From the rows below, extract each line that contains the word "среднего" and copy it unchanged.

- Saved data entries:
.....
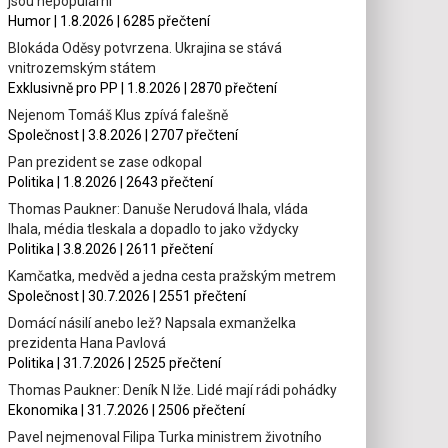
jsou nepopulární
Humor | 1.8.2026 | 6285 přečtení
Blokáda Oděsy potvrzena. Ukrajina se stává
vnitrozemským státem
Exklusivně pro PP | 1.8.2026 | 2870 přečtení
Nejenom Tomáš Klus zpívá falešně
Společnost | 3.8.2026 | 2707 přečtení
Pan prezident se zase odkopal
Politika | 1.8.2026 | 2643 přečtení
Thomas Paukner: Danuše Nerudová lhala, vláda
lhala, média tleskala a dopadlo to jako vždycky
Politika | 3.8.2026 | 2611 přečtení
Kamčatka, medvěd a jedna cesta pražským metrem
Společnost | 30.7.2026 | 2551 přečtení
Domácí násilí anebo lež? Napsala exmanželka
prezidenta Hana Pavlová
Politika | 31.7.2026 | 2525 přečtení
Thomas Paukner: Deník N lže. Lidé mají rádi pohádky
Ekonomika | 31.7.2026 | 2506 přečtení
Pavel nejmenoval Filipa Turka ministrem životního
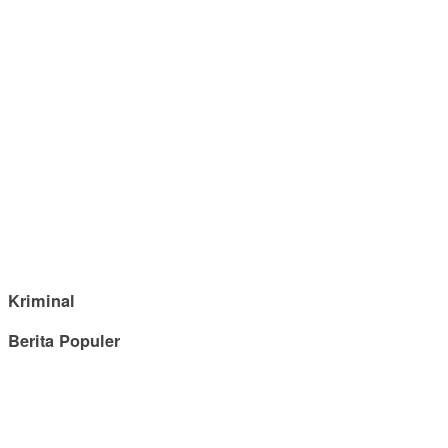
Kriminal
Berita Populer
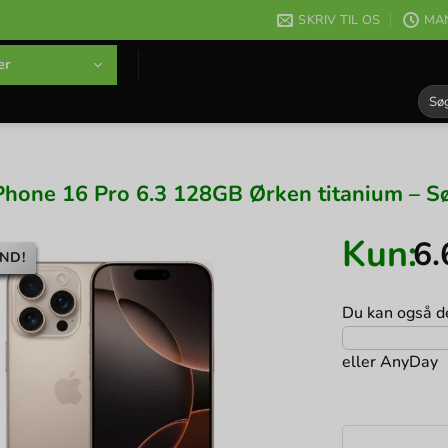
SKRIV TIL OS
MAN
er
Søg
efter
Phone 16 Pro 6.3 128GB Ørken titanium – Sø
Kun:
6
ND!
Du kan også de
eller
AnyDay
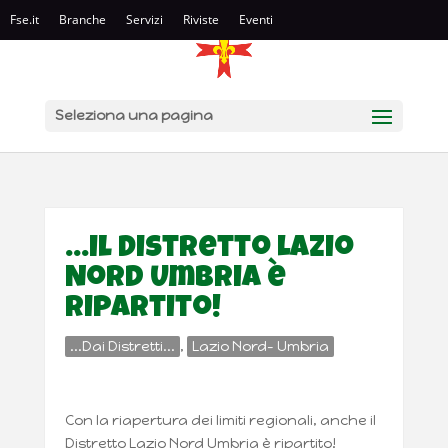
Fse.it
Branche
Servizi
Riviste
Eventi
Seleziona una pagina
…il Distretto Lazio
Nord Umbria è
ripartito!
...Dai Distretti...
,
Lazio Nord- Umbria
Con la riapertura dei limiti regionali, anche il
Distretto Lazio Nord Umbria è ripartito!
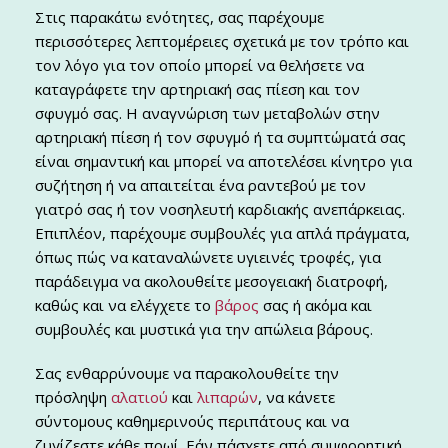
Στις παρακάτω ενότητες, σας παρέχουμε
περισσότερες λεπτομέρειες σχετικά με τον τρόπο και
τον λόγο για τον οποίο μπορεί να θελήσετε να
καταγράφετε την αρτηριακή σας πίεση και τον
σφυγμό σας. Η αναγνώριση των μεταβολών στην
αρτηριακή πίεση ή τον σφυγμό ή τα συμπτώματά σας
είναι σημαντική και μπορεί να αποτελέσει κίνητρο για
συζήτηση ή να απαιτείται ένα ραντεβού με τον
γιατρό σας ή τον νοσηλευτή καρδιακής ανεπάρκειας.
Επιπλέον, παρέχουμε συμβουλές για απλά πράγματα,
όπως πώς να καταναλώνετε υγιεινές τροφές, για
παράδειγμα να ακολουθείτε μεσογειακή διατροφή,
καθώς και να ελέγχετε το
βάρος
σας ή ακόμα και
συμβουλές και μυστικά για την απώλεια βάρους.
Σας ενθαρρύνουμε να παρακολουθείτε την
πρόσληψη
αλατιού
και
λιπαρών
, να κάνετε
σύντομους καθημερινούς περιπάτους και να
ζυγίζεστε κάθε πρωί. Εάν πάσχετε από συμφορητική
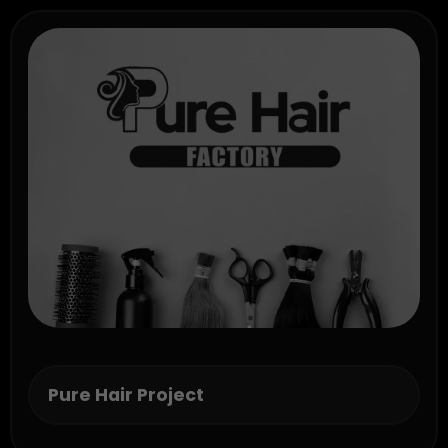
Pure Hair Project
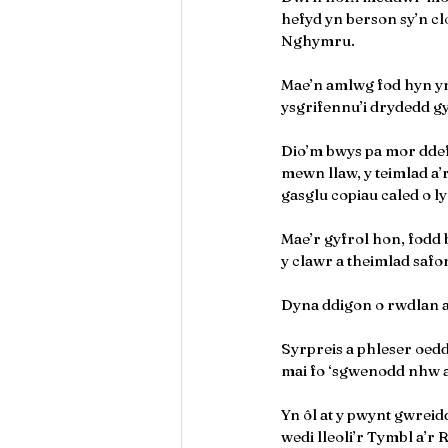
hefyd yn berson sy’n c
Nghymru.
Mae’n amlwg fod hyn yn
ysgrifennu’i drydedd gy
Dio’m bwys pa mor ddefn
mewn llaw, y teimlad a’r
gasglu copiau caled o l
Mae’r gyfrol hon, fodd 
y clawr a theimlad safo
Dyna ddigon o rwdlan 
Syrpreis a phleser oedd
mai fo ‘sgwenodd nhw ai
Yn ôl at y pwynt gwreid
wedi lleoli’r Tymbl a’r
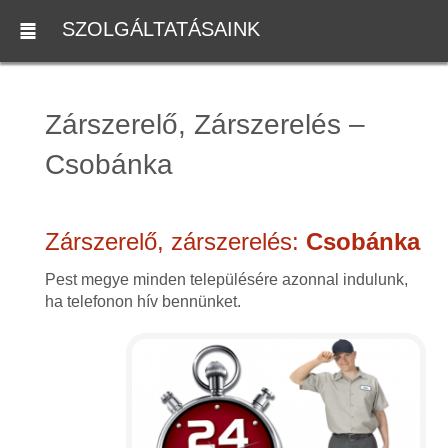
SZOLGÁLTATÁSAINK
Zárszerelő, Zárszerelés –
Csobánka
Zárszerelő, zárszerelés:
Csobánka
Pest megye minden településére azonnal indulunk,
ha telefonon hív bennünket.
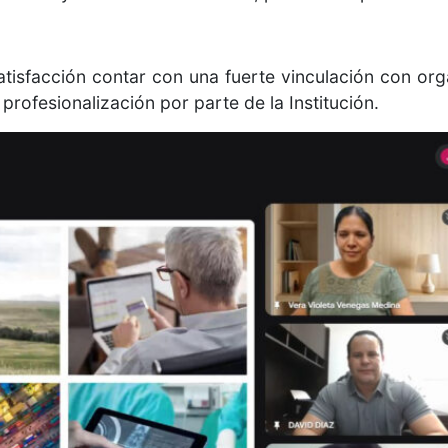
atisfacción contar con una fuerte vinculación con or
 profesionalización por parte de la Institución.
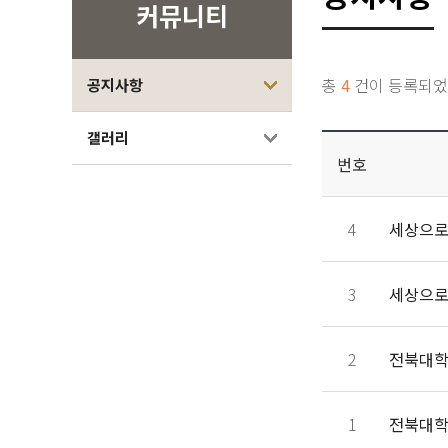
커뮤니티
총
4
건이 등록되었
공지사항
갤러리
번호
4
3
2
전북대학
1
전북대학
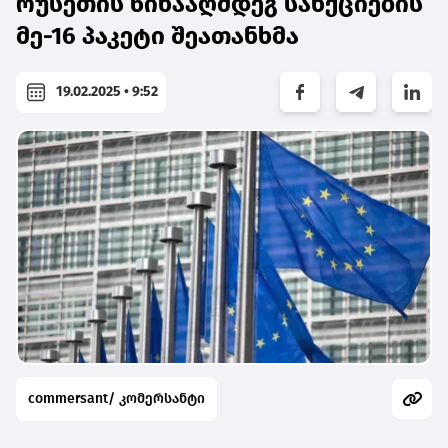
რუსეთის წინააღმდეგ სანქციების
მე-16 პაკეტი შეათანხმა
19.02.2025 • 9:52
commersant/ კომერსანტი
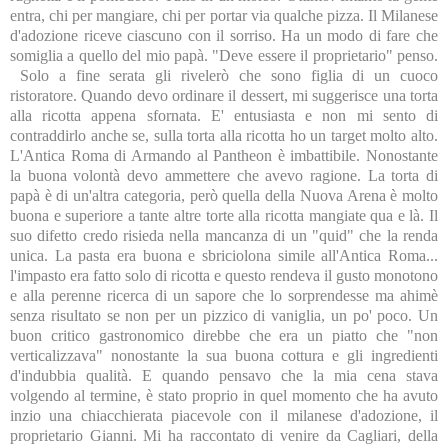
entra, chi per mangiare, chi per portar via qualche pizza. Il Milanese
d'adozione riceve ciascuno con il sorriso. Ha un modo di fare che
somiglia a quello del mio papà. "Deve essere il proprietario" penso.
Solo a fine serata gli rivelerò che sono figlia di un cuoco
ristoratore. Quando devo ordinare il dessert, mi suggerisce una torta
alla ricotta appena sfornata. E' entusiasta e non mi sento di
contraddirlo anche se, sulla torta alla ricotta ho un target molto alto.
L'Antica Roma di Armando al Pantheon è imbattibile. Nonostante
la buona volontà devo ammettere che avevo ragione. La torta di
papà è di un'altra categoria, però quella della Nuova Arena è molto
buona e superiore a tante altre torte alla ricotta mangiate qua e là. Il
suo difetto credo risieda nella mancanza di un "quid" che la renda
unica. La pasta era buona e sbriciolona simile all'Antica Roma...
l'impasto era fatto solo di ricotta e questo rendeva il gusto monotono
e alla perenne ricerca di un sapore che lo sorprendesse ma ahimè
senza risultato se non per un pizzico di vaniglia, un po' poco. Un
buon critico gastronomico direbbe che era un piatto che "non
verticalizzava" nonostante la sua buona cottura e gli ingredienti
d'indubbia qualità. E quando pensavo che la mia cena stava
volgendo al termine, è stato proprio in quel momento che ha avuto
inzio una chiacchierata piacevole con il milanese d'adozione, il
proprietario Gianni. Mi ha raccontato di venire da Cagliari, della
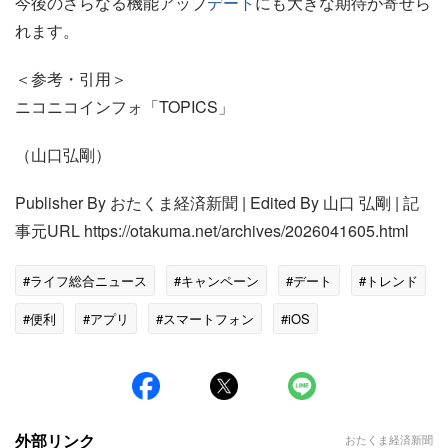
今後のさらなる機能アップ
デート
にも大きな期待が寄せら
れます。
＜参考・引用＞
ニコニコインフォ「TOPICS」
（山口弘剛）
Publisher By おたくま経済新聞 | Edited By 山口 弘剛‌ | 記
事元URL https://otakuma.net/archives/2026041605.html
#ライフ総合ニュース
#キャンペーン
#デート
#トレンド
#便利
#アプリ
#スマートフォン
#iOS
外部リンク
おたくま経済新聞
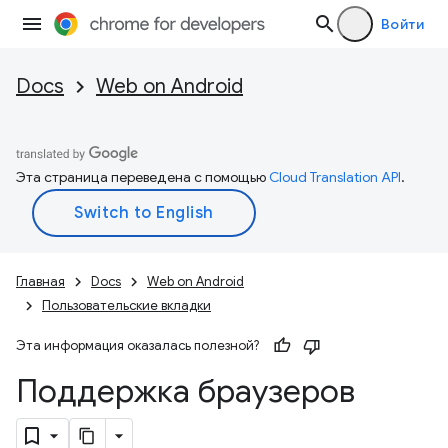
Войти
Docs
Web on Android
Эта страница переведена с помощью
Cloud Translation API
.
Главная
Docs
Web on Android
Пользовательские вкладки
Эта информация оказалась полезной?
Поддержка браузеров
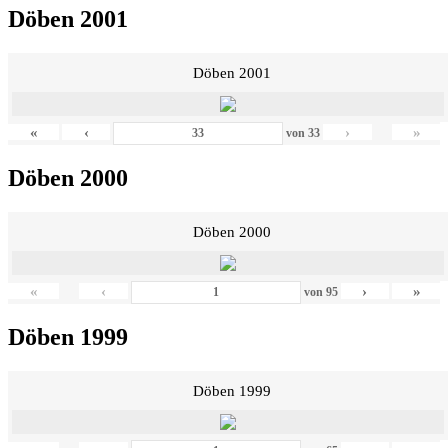
Döben 2001
Döben 2001
«
‹
›
»
von
33
Döben 2000
Döben 2000
«
‹
›
»
von
95
Döben 1999
Döben 1999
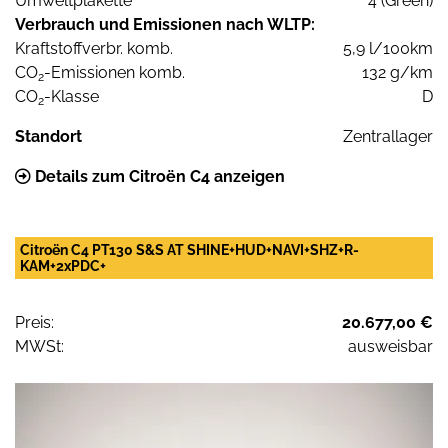
Umweltplakette
4 (Green)
Verbrauch und Emissionen nach WLTP:
Kraftstoffverbr. komb.
5,9 l/100km
CO
-Emissionen komb.
132 g/km
2
CO
-Klasse
D
2
Standort
Zentrallager
Details zum Citroën C4 anzeigen
Citroën C4 PT130 S&S AT SHINE+HUD+NAVI+SHZ+R-
KAM+2xPDC+
Preis:
20.677,00 €
MWSt:
ausweisbar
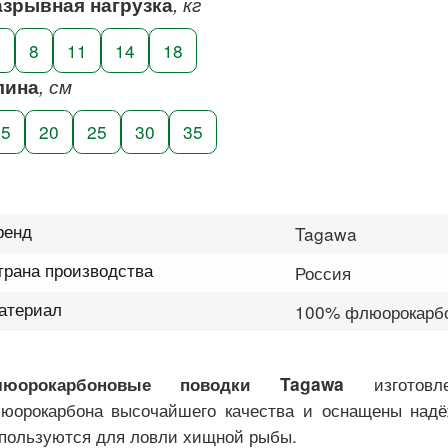
азрывная нагрузка
, кг
5
8
11
14
18
лина
, см
15
20
25
30
35
ренд
Tagawa
трана производства
Россия
атериал
100% флюорокарб
изготов
люорокарбоновые поводки Tagawa
юорокарбона высочайшего качества и оснащены надё
пользуются для ловли хищной рыбы.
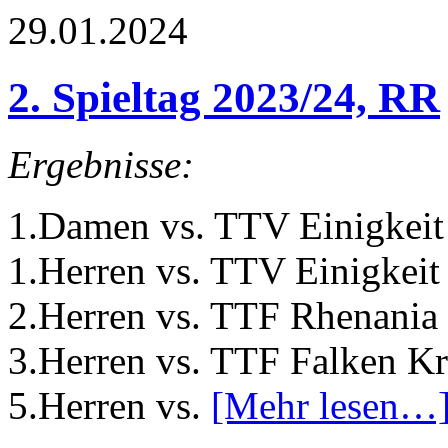
29.01.2024
2. Spieltag 2023/24, RR
Ergebnisse:
1.Damen vs. TTV Einigkeit 
1.Herren vs. TTV Einigkeit 
2.Herren vs. TTF Rhenania 
3.Herren vs. TTF Falken Kr
5.Herren vs.
[Mehr lesen…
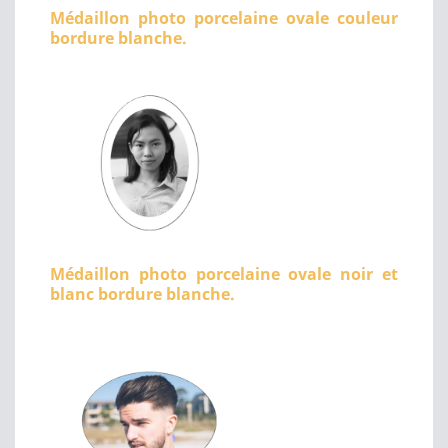
Médaillon photo porcelaine ovale couleur
bordure blanche.
Médaillon photo porcelaine ovale noir et
blanc bordure blanche.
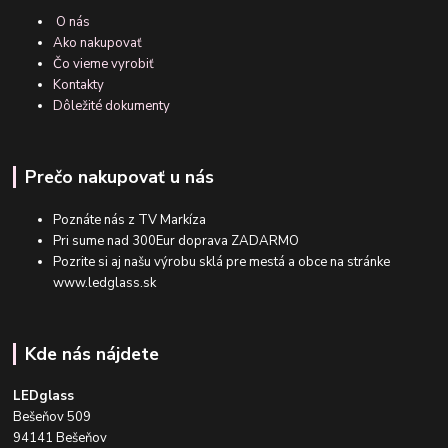
O nás
Ako nakupovať
Čo vieme vyrobiť
Kontakty
Dôležité dokumenty
Prečo nakupovať u nás
Poznáte nás z TV Markíza
Pri sume nad 300Eur doprava ZADARMO
Pozrite si aj našu výrobu sklá pre mestá a obce na stránke
www.ledglass.sk
Kde nás nájdete
LEDglass
Bešeňov 509
94141 Bešeňov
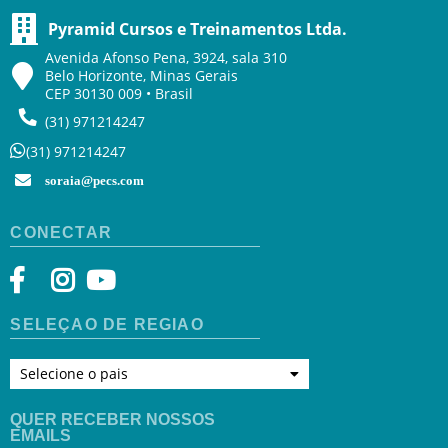
Pyramid Cursos e Treinamentos Ltda.
Avenida Afonso Pena, 3924, sala 310
Belo Horizonte, Minas Gerais
CEP 30130 009 • Brasil
(31) 971214247
(31) 971214247
soraia@pecs.com
CONECTAR
SELEÇÃO DE REGIÃO
Selecione o pais
QUER RECEBER NOSSOS
EMAILS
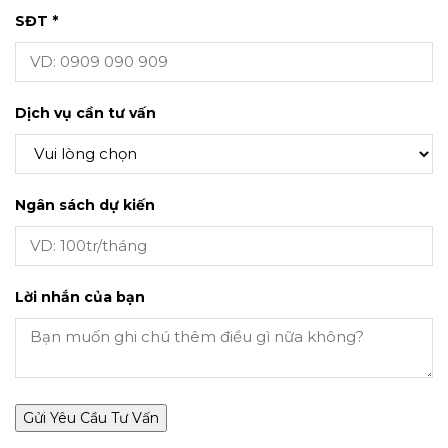
SĐT *
Dịch vụ cần tư vấn
Ngân sách dự kiến
Lời nhắn của bạn
Gửi Yêu Cầu Tư Vấn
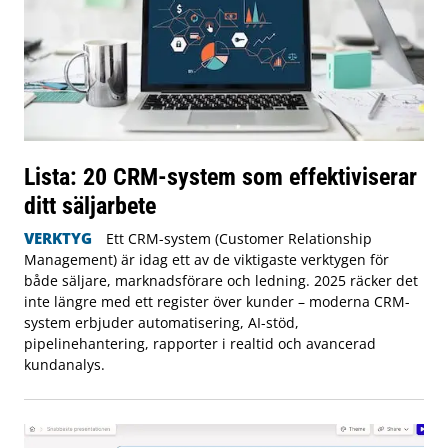
Lista: 20 CRM-system som effektiviserar
ditt säljarbete
VERKTYG
Ett CRM-system (Customer Relationship
Management) är idag ett av de viktigaste verktygen för
både säljare, marknadsförare och ledning. 2025 räcker det
inte längre med ett register över kunder – moderna CRM-
system erbjuder automatisering, AI-stöd,
pipelinehantering, rapporter i realtid och avancerad
kundanalys.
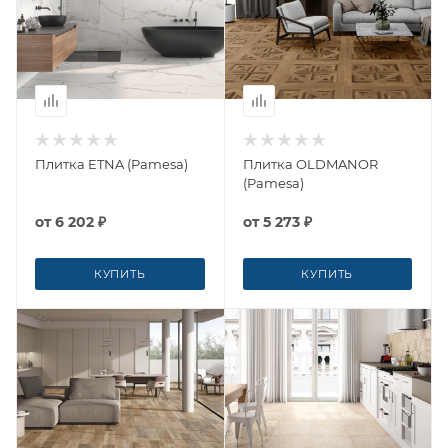
Плитка ETNA (Pamesa)
Плитка OLDMANOR
(Pamesa)
от
6 202 ₽
от
5 273 ₽
КУПИТЬ
КУПИТЬ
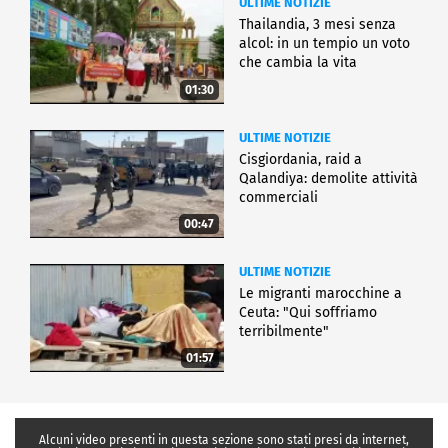
ULTIME NOTIZIE
Thailandia, 3 mesi senza
alcol: in un tempio un voto
che cambia la vita
01:30
ULTIME NOTIZIE
Cisgiordania, raid a
Qalandiya: demolite attività
commerciali
00:47
ULTIME NOTIZIE
Le migranti marocchine a
Ceuta: "Qui soffriamo
terribilmente"
01:57
Alcuni video presenti in questa sezione sono stati presi da internet,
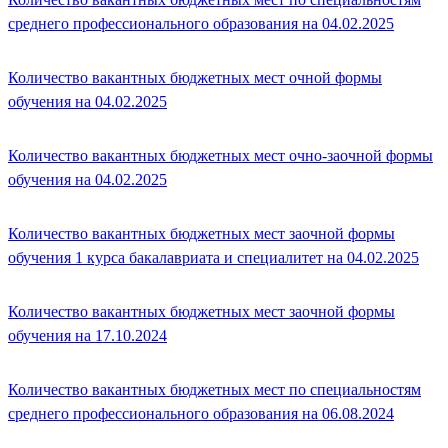
среднего профессионального образования на 04.02.2025
Количество вакантных бюджетных мест очной формы
обучения на 04.02.2025
Количество вакантных бюджетных мест очно-заочной формы
обучения на 04.02.2025
Количество вакантных бюджетных мест заочной формы
обучения 1 курса бакалавриата и специалитет на 04.02.2025
Количество вакантных бюджетных мест заочной формы
обучения на 17.10.2024
Количество вакантных бюджетных мест по специальностям
среднего профессионального образования на 06.08.2024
.....
- Output of the task:
среднего профессионального образования на 04.02.2025
среднего профессионального образования на 06.08.2024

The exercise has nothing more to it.